When Does Artistic Research Become Fake News? Forensic Architecture Keeps Dodging The Question

View of Lawrence Abu Hamdan’s exhibition “Earshot,” 2016, at Portikus, Frankfurt.
PHOTO HELENA SCHLICHTING/COURTESY PORTIKUS, FRANKFURT

When the Haifa-born architect Eyal Weizman was writing his dissertation about Israeli architecture on the West Bank, one of the world’s most contested and most photographed regions, he noticed that satellite imagery showed a strange settlement shaped like a banana. If a student had suggested such a plan, he told an interviewer in 2002, he would have assumed it was a joke: the layout is laughably inefficient, both maximizing traffic and minimizing pedestrian access. Eventually Weizman, working with fellow architect Rafi Segal, realized that the plan has an implicitly political effect: it both bisects a Palestinian road and partially surrounds a Palestinian settlement.
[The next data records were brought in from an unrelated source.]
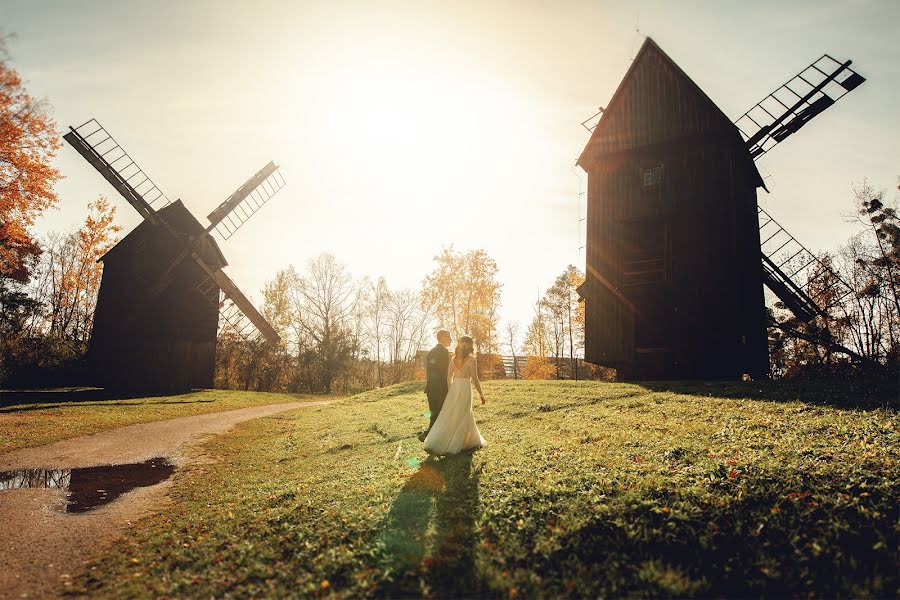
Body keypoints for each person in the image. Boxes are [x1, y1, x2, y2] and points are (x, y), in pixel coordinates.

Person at [423, 335, 487, 455]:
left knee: (452, 414)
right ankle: (457, 444)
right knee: (464, 413)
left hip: (454, 388)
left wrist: (451, 390)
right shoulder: (472, 360)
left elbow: (448, 378)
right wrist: (481, 394)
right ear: (469, 346)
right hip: (465, 387)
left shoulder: (452, 360)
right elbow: (475, 378)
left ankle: (446, 440)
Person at [419, 329, 451, 442]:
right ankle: (429, 436)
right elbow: (445, 372)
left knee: (434, 413)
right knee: (440, 413)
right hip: (440, 389)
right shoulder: (444, 352)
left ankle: (429, 435)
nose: (451, 339)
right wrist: (448, 388)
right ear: (442, 337)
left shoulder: (431, 351)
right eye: (448, 337)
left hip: (431, 388)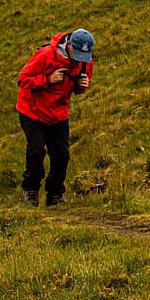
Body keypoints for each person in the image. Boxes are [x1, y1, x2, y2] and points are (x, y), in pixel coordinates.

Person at [15, 29, 94, 207]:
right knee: (36, 151)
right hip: (32, 110)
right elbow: (23, 79)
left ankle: (55, 195)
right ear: (69, 46)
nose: (81, 59)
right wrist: (48, 79)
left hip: (58, 113)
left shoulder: (85, 62)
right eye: (78, 54)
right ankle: (31, 190)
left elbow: (78, 88)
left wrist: (83, 86)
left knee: (62, 155)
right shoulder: (45, 55)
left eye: (85, 55)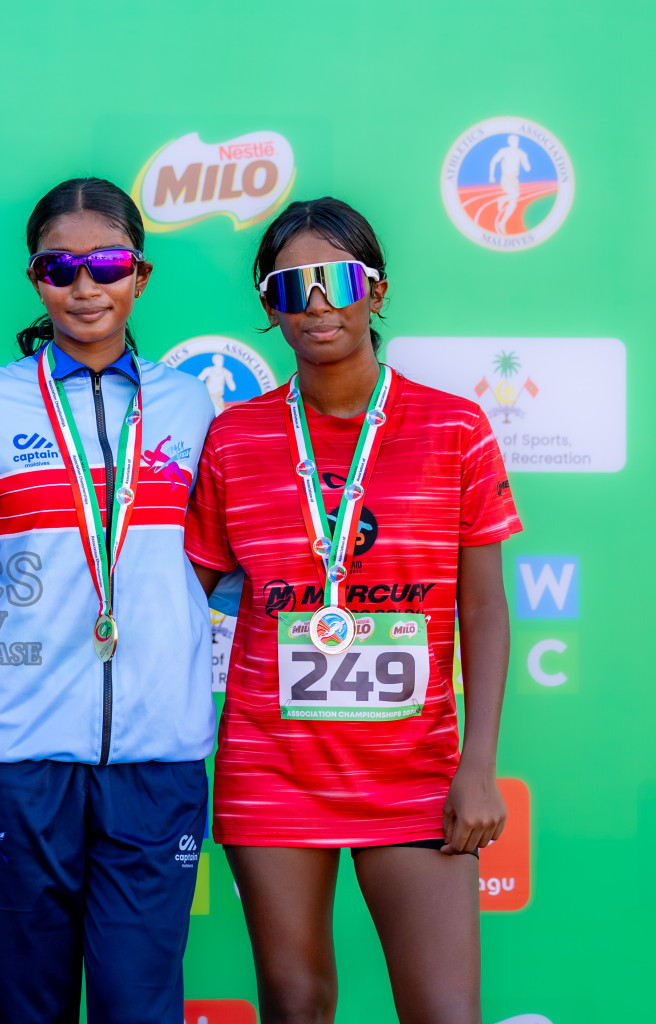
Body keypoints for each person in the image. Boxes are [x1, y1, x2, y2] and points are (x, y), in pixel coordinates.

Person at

The two men presented this and other findings in the exhibition “A Civilian Occupation: The Politics of Israeli Architecture,” Israel’s official entry to the 2002 World Congress of Architecture in Berlin. Unsurprisingly, the show was swiftly canceled by the Israel Association of United Architects, which oversees the country’s contribution. But for Weizman—who later published the book Hollow Land: Israel’s Architecture of Occupation (2007), on this and other designs he sees as instruments of the Israeli Defense Force (IDF)—the findings were formative. He has since devoted himself to using architectural analysis to investigate human rights violations committed by states worldwide.